----- DATA RECORDS -----

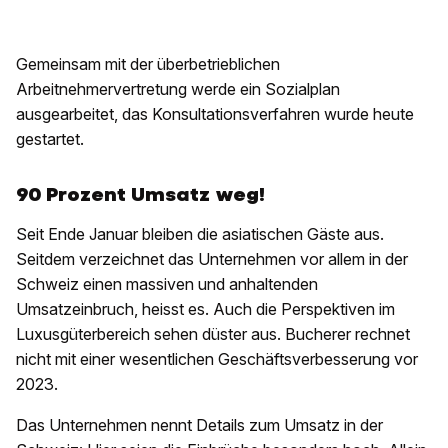
Gemeinsam mit der überbetrieblichen
Arbeitnehmervertretung werde ein Sozialplan
ausgearbeitet, das Konsultationsverfahren wurde heute
gestartet.
90 Prozent Umsatz weg!
Seit Ende Januar bleiben die asiatischen Gäste aus.
Seitdem verzeichnet das Unternehmen vor allem in der
Schweiz einen massiven und anhaltenden
Umsatzeinbruch, heisst es. Auch die Perspektiven im
Luxusgüterbereich sehen düster aus. Bucherer rechnet
nicht mit einer wesentlichen Geschäftsverbesserung vor
2023.
Das Unternehmen nennt Details zum Umsatz in der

-----

PROBLEM:
Lines holding the word "Unternehmen" should be copied from the entries above.

COMPLETED EXERCISE:
Seitdem verzeichnet das Unternehmen vor allem in der
Das Unternehmen nennt Details zum Umsatz in der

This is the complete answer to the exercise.